Since sensor nodes use wireless communications, eavesdropping, injection, replay and other attacks can be placed on the network. The adversary is able to deploy malicious nodes in the network or compromise some legitimate nodes.

Cryptography. The encryption-decryption techniques devised for the traditional wired networks are not feasible to be applied directly to wireless networks, in particular wireless sensor networks. The tiny sensors of WSNs suffer from the lack of processing, memory and battery power. Applying any encryption scheme requires transmission of extra bits, hence extra processing, memory and battery power, which are very important resources for the sensors’ longevity. Applying the security mechanisms such as encryption could also increase delay, jitter and packet loss in wireless sensor networks.
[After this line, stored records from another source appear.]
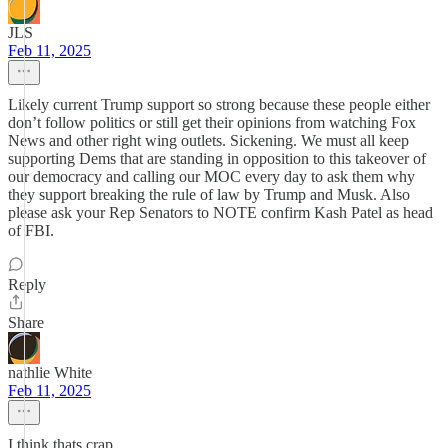
JLS
Feb 11, 2025
Likely current Trump support so strong because these people either
don’t follow politics or still get their opinions from watching Fox
News and other right wing outlets. Sickening. We must all keep
supporting Dems that are standing in opposition to this takeover of
our democracy and calling our MOC every day to ask them why
they support breaking the rule of law by Trump and Musk. Also
please ask your Rep Senators to NOTE confirm Kash Patel as head
of FBI.
Reply
Share
nathlie White
Feb 11, 2025
I think thats crap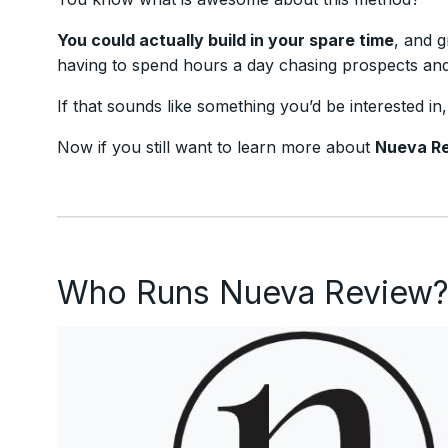
You could actually build in your spare time
, and g
having to spend hours a day chasing prospects and 
If that sounds like something you’d be interested in
Now if you still want to learn more about
Nueva R
Who Runs Nueva Review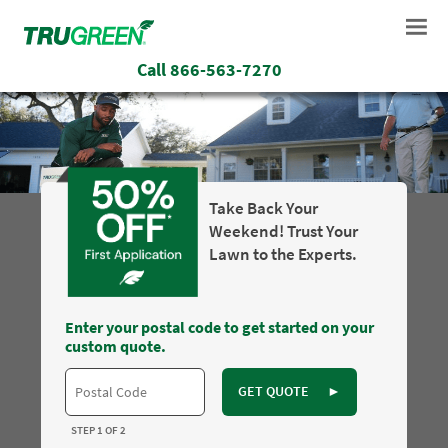
Call
866-563-7270
Take Back Your
Weekend! Trust Your
Lawn to the Experts.
Enter your postal code to get started on your
custom quote.
GET QUOTE
►
STEP 1 OF 2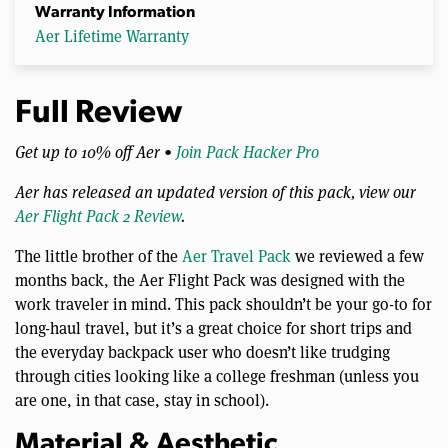
Warranty Information
Aer Lifetime Warranty
Full Review
Get up to 10% off Aer •
Join Pack Hacker Pro
Aer has released an updated version of this pack, view our
Aer Flight Pack 2 Review
.
The little brother of the
Aer Travel Pack
we reviewed a few
months back, the Aer Flight Pack was designed with the
work traveler in mind. This pack shouldn’t be your go-to for
long-haul travel, but it’s a great choice for short trips and
the everyday backpack user who doesn’t like trudging
through cities looking like a college freshman (unless you
are one, in that case, stay in school).
Material & Aesthetic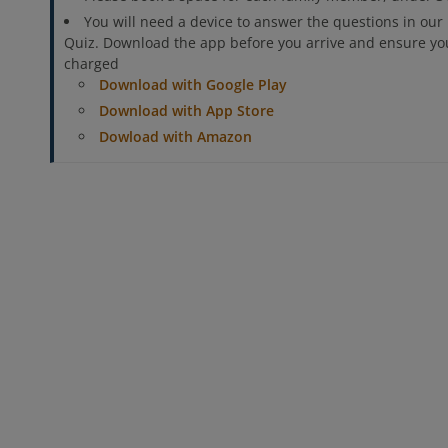
You will need a device to answer the questions in our 
Quiz. Download the app before you arrive and ensure your
charged
Download with Google Play
Download with App Store
Dowload with Amazon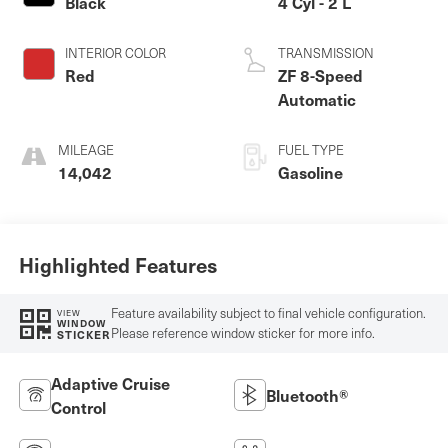
Black
4 Cyl - 2 L
INTERIOR COLOR
TRANSMISSION
Red
ZF 8-Speed
Automatic
MILEAGE
FUEL TYPE
14,042
Gasoline
Highlighted Features
Feature availability subject to final vehicle configuration.
VIEW
WINDOW
Please reference window sticker for more info.
STICKER
Adaptive Cruise
Bluetooth®
Control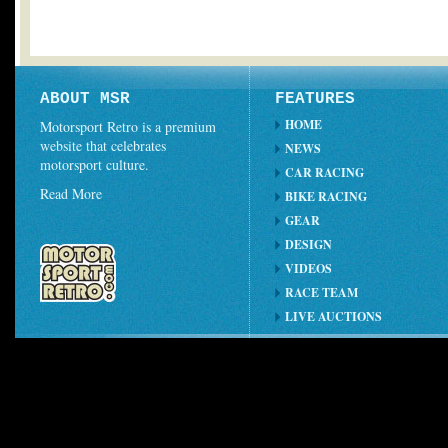
ABOUT MSR
FEATURES
HOME
Motorsport Retro is a premium
website that celebrates
NEWS
motorsport culture.
CAR RACING
Read More
BIKE RACING
GEAR
DESIGN
VIDEOS
RACE TEAM
LIVE AUCTIONS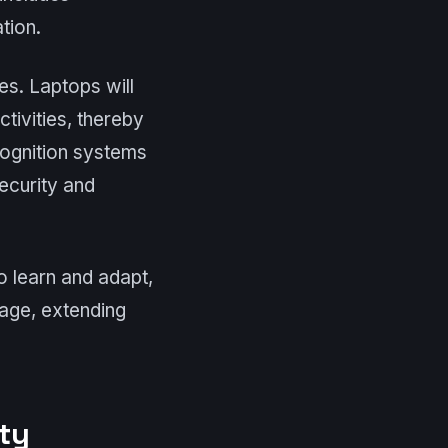
tion.
res. Laptops will
tivities, thereby
cognition systems
ecurity and
to learn and adapt,
sage, extending
ty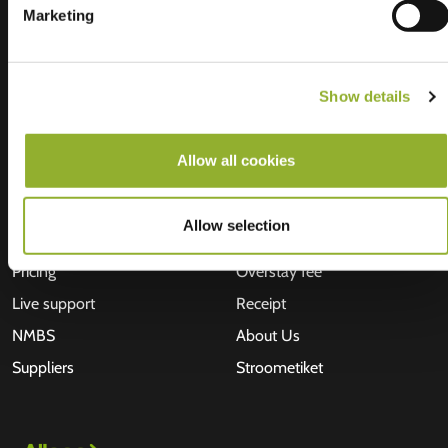
Marketing
Show details
Allow all cookies
Find us
Investors
Allego App
Jobs
Allow selection
Business solutions
News
Pricing
Overstay fee
Live support
Receipt
NMBS
About Us
Suppliers
Stroometiket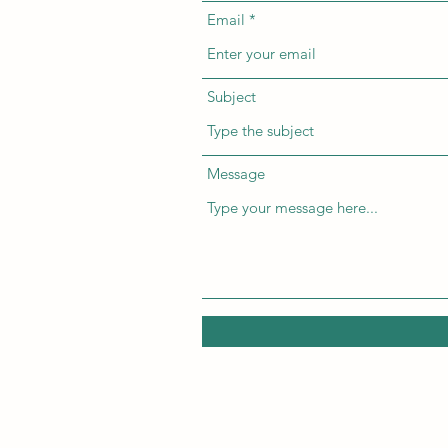
Email
Subject
Message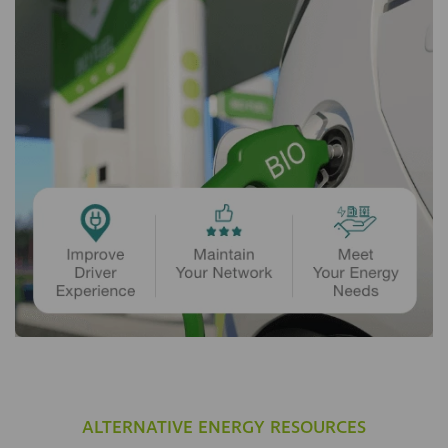
ALTERNATIVE ENERGY RESOURCES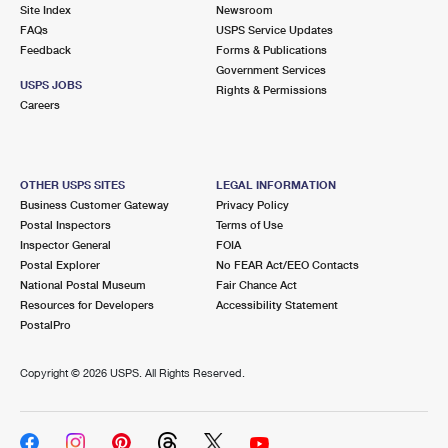
PO Boxes
Customized Direct Mail
Site Index
Newsroom
Ship to USPS Smart Locker
FAQs
USPS Service Updates
Shipping Internationally Online
Mailbox Guidelines
Political Mail
Feedback
Forms & Publications
Label Broker
Government Services
International Insurance & Extra Services
Mail for the Deceased
USPS JOBS
Promotions & Incentives
Rights & Permissions
Custom Mail, Cards, & Envelopes
Careers
Completing Customs Forms
Informed Delivery Marketing
Postage Prices
Military & Diplomatic Mail
USPS Connect
Mail & Shipping Services
OTHER USPS SITES
LEGAL INFORMATION
Sending Money Abroad
Business Customer Gateway
Privacy Policy
eCommerce
Priority Mail Express
Postal Inspectors
Terms of Use
Passports
Inspector General
FOIA
Local
Priority Mail
Postal Explorer
No FEAR Act/EEO Contacts
Comparing International Shipping
National Postal Museum
Fair Chance Act
Postage Options
Services
USPS Ground Advantage
Resources for Developers
Accessibility Statement
PostalPro
Verifying Postage
Priority Mail Express International
First-Class Mail
Copyright ©
2026 USPS. All Rights Reserved.
Returns Services
Priority Mail International
Military & Diplomatic Mail
Label Broker for Business
First-Class Package International Service
Redirecting a Package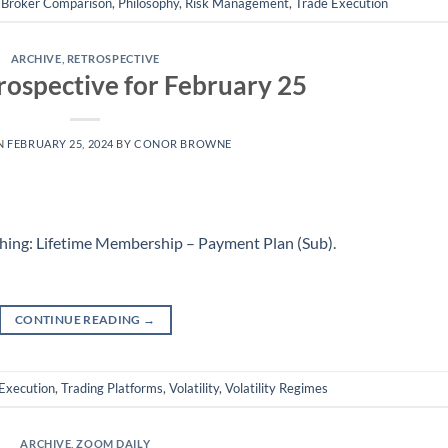
,
Broker Comparison
,
Philosophy
,
Risk Management
,
Trade Execution
ARCHIVE
,
RETROSPECTIVE
ospective for February 25
N
FEBRUARY 25, 2024
BY
CONOR BROWNE
hing: Lifetime Membership – Payment Plan (Sub)
.
CONTINUE READING
→
Execution
,
Trading Platforms
,
Volatility
,
Volatility Regimes
ARCHIVE
,
ZOOM DAILY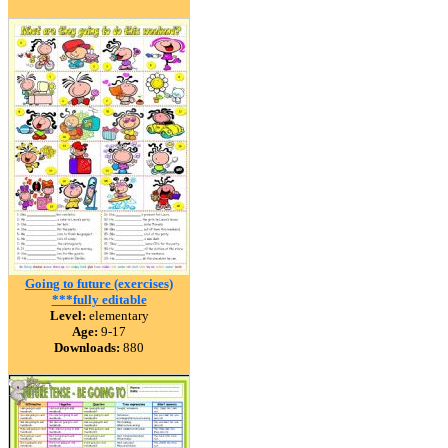
Going to future (exercises)
***fully editable
Level:
elementary
Age:
9-17
Downloads:
880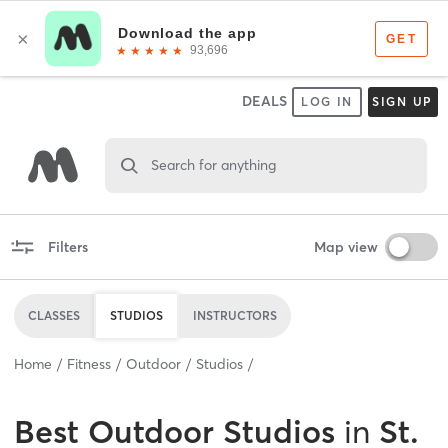
DEALS
LOG IN
SIGN UP
Search for anything
Filters
Map view
CLASSES
STUDIOS
INSTRUCTORS
Home
Fitness
Outdoor
Studios
Best
Outdoor Studios
in
St.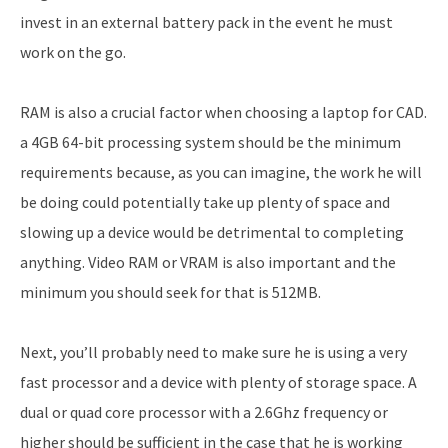
invest in an external battery pack in the event he must
work on the go.
RAM is also a crucial factor when choosing a laptop for CAD.
a 4GB 64-bit processing system should be the minimum
requirements because, as you can imagine, the work he will
be doing could potentially take up plenty of space and
slowing up a device would be detrimental to completing
anything. Video RAM or VRAM is also important and the
minimum you should seek for that is 512MB.
Next, you’ll probably need to make sure he is using a very
fast processor and a device with plenty of storage space. A
dual or quad core processor with a 2.6Ghz frequency or
higher should be sufficient in the case that he is working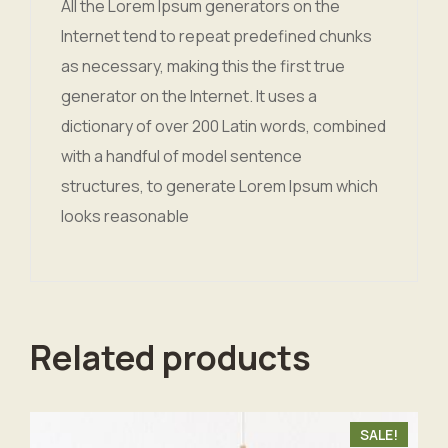
All the Lorem Ipsum generators on the
Internet tend to repeat predefined chunks
as necessary, making this the first true
generator on the Internet. It uses a
dictionary of over 200 Latin words, combined
with a handful of model sentence
structures, to generate Lorem Ipsum which
looks reasonable
Related products
SALE!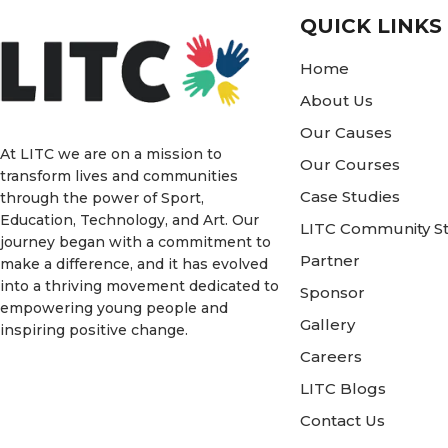
QUICK LINKS
Home
About Us
Our Causes
At LITC we are on a mission to
Our Courses
transform lives and communities
Case Studies
through the power of Sport,
Education, Technology, and Art. Our
LITC Community St
journey began with a commitment to
Partner
make a difference, and it has evolved
into a thriving movement dedicated to
Sponsor
empowering young people and
Gallery
inspiring positive change.
Careers
LITC Blogs
Contact Us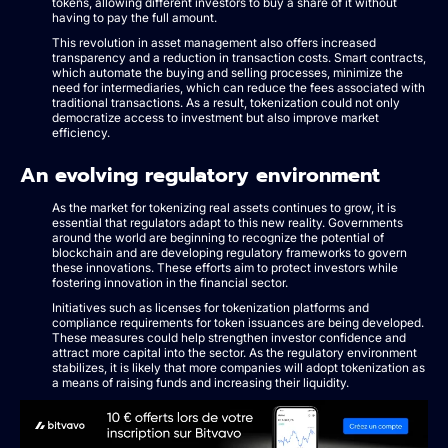
tokens, allowing different investors to buy a share of it without
having to pay the full amount.
This revolution in asset management also offers increased
transparency and a reduction in transaction costs. Smart contracts,
which automate the buying and selling processes, minimize the
need for intermediaries, which can reduce the fees associated with
traditional transactions. As a result, tokenization could not only
democratize access to investment but also improve market
efficiency.
An evolving regulatory environment
As the market for tokenizing real assets continues to grow, it is
essential that regulators adapt to this new reality. Governments
around the world are beginning to recognize the potential of
blockchain and are developing regulatory frameworks to govern
these innovations. These efforts aim to protect investors while
fostering innovation in the financial sector.
Initiatives such as licenses for tokenization platforms and
compliance requirements for token issuances are being developed.
These measures could help strengthen investor confidence and
attract more capital into the sector. As the regulatory environment
stabilizes, it is likely that more companies will adopt tokenization as
a means of raising funds and increasing their liquidity.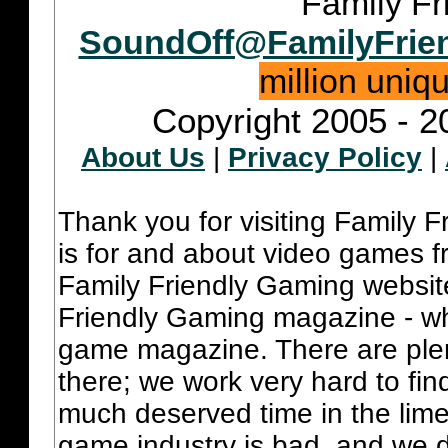
Family Fr
SoundOff@FamilyFrie
million uniq
Copyright 2005 - 2
About Us
|
Privacy Policy
|
Thank you for visiting Family 
is for and about video games fr
Family Friendly Gaming websit
Friendly Gaming magazine - whi
game magazine. There are plent
there; we work very hard to fin
much deserved time in the lime 
game industry is bad, and we do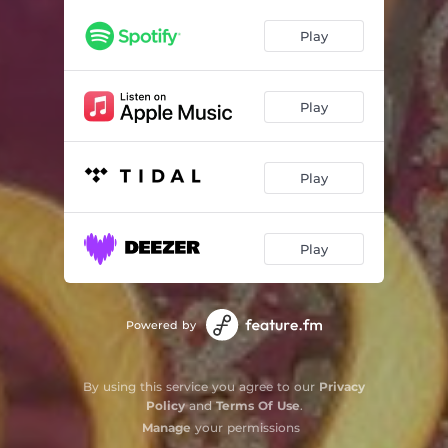
Play
Play
Play
Play
Powered by
By using this service you agree to our
Privacy
Policy
and
Terms Of Use
.
Manage
your permissions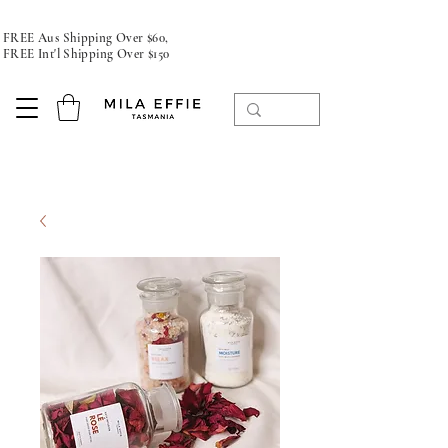
FREE Aus Shipping Over $60,
FREE Int'l Shipping Over $150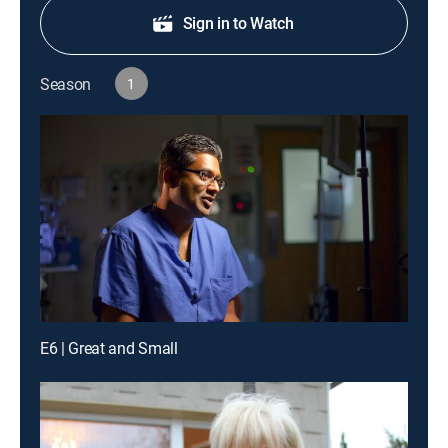
Sign in to Watch
Season
1
E6 | Great and Small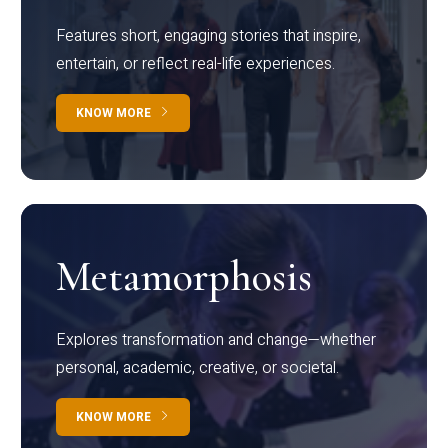
Features short, engaging stories that inspire,
entertain, or reflect real-life experiences.
KNOW MORE
Metamorphosis
Explores transformation and change—whether
personal, academic, creative, or societal.
KNOW MORE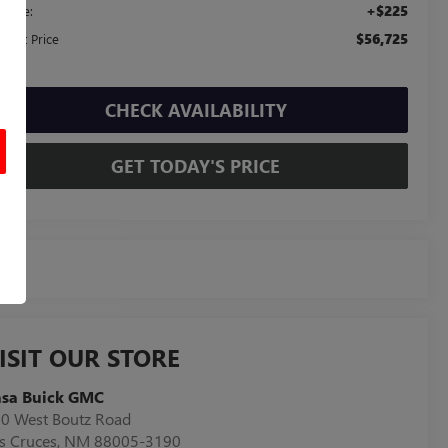
+$225
c Fee:
$56,725
ernet Price
CHECK AVAILABILITY
GET TODAY'S PRICE
ISIT OUR STORE
asa Buick GMC
0 West Boutz Road
s Cruces
,
NM
88005-3190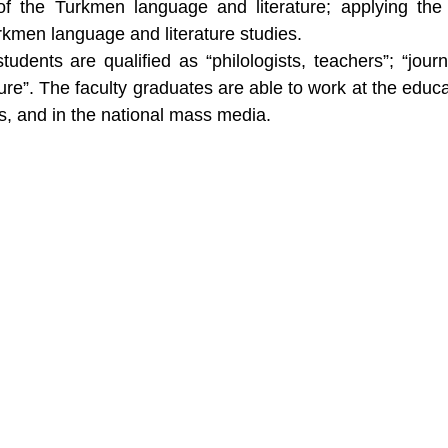
of the Turkmen language and literature; applying the
rkmen language and literature studies.
udents are qualified as “philologists, teachers”; “journa
re”. The faculty graduates are able to work at the educa
ons, and in the national mass media.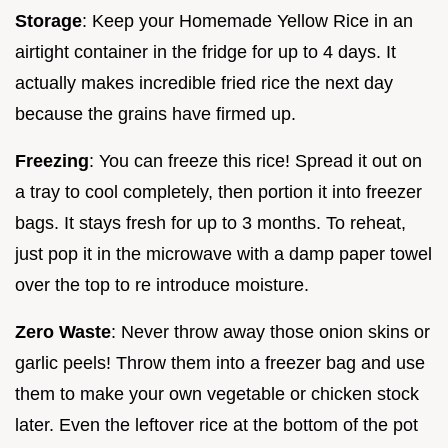
Storage
: Keep your Homemade Yellow Rice in an
airtight container in the fridge for up to 4 days. It
actually makes incredible fried rice the next day
because the grains have firmed up.
Freezing
: You can freeze this rice! Spread it out on
a tray to cool completely, then portion it into freezer
bags. It stays fresh for up to 3 months. To reheat,
just pop it in the microwave with a damp paper towel
over the top to re introduce moisture.
Zero Waste
: Never throw away those onion skins or
garlic peels! Throw them into a freezer bag and use
them to make your own vegetable or chicken stock
later. Even the leftover rice at the bottom of the pot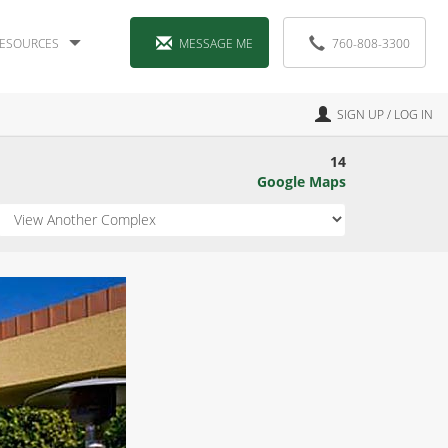
ESOURCES
MESSAGE ME
760-808-3300
SIGN UP / LOG IN
14
Google Maps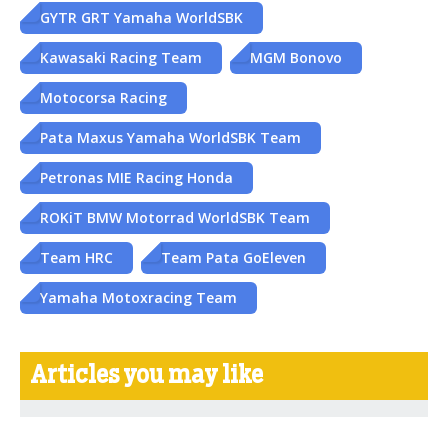
GYTR GRT Yamaha WorldSBK
Kawasaki Racing Team
MGM Bonovo
Motocorsa Racing
Pata Maxus Yamaha WorldSBK Team
Petronas MIE Racing Honda
ROKiT BMW Motorrad WorldSBK Team
Team HRC
Team Pata GoEleven
Yamaha Motoxracing Team
Articles you may like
Steganography. While cryptography aims at hiding the content of a message, steganography hides the existence of the message. Steganography is the art of covert communication by embedding a message into the multimedia data (image, sound, video, etc). Its main objective is to modify the carrier in a way that is not perceptible and hence it looks just like ordinary. It is very useful when you want to send a secret data without sender information or you want to distribute secret data publicly.

Attacks in wireless sensor networks
A large-scale sensor network consists of thousands of sensor nodes and may be dispersed over a wide area. Typically, sensor nodes are susceptible to many kinds of attacks:

Passive information gathering. An adversary with powerful resources can collect information from the sensor networks if it is not encrypted.

Node subversion. Capture of a node may reveal its information including cryptographic keys and thus compromise the whole sensor network.

False node. Addition of a node by an adversary to inject malicious data, whereby the false node is computationally robust enough to lure other nodes to send data to it.

Node malfunction. A malfunctioning node generates inaccurate data which could jeopardise the integrity of the sensor network, especially if it is a data aggregating node such as a cluster leader.

Node outage. A node stops its function. In case a cluster leader stops functioning, the sensor network protocols should be robust enough to mitigate the effects of node outages by providing an alternative route.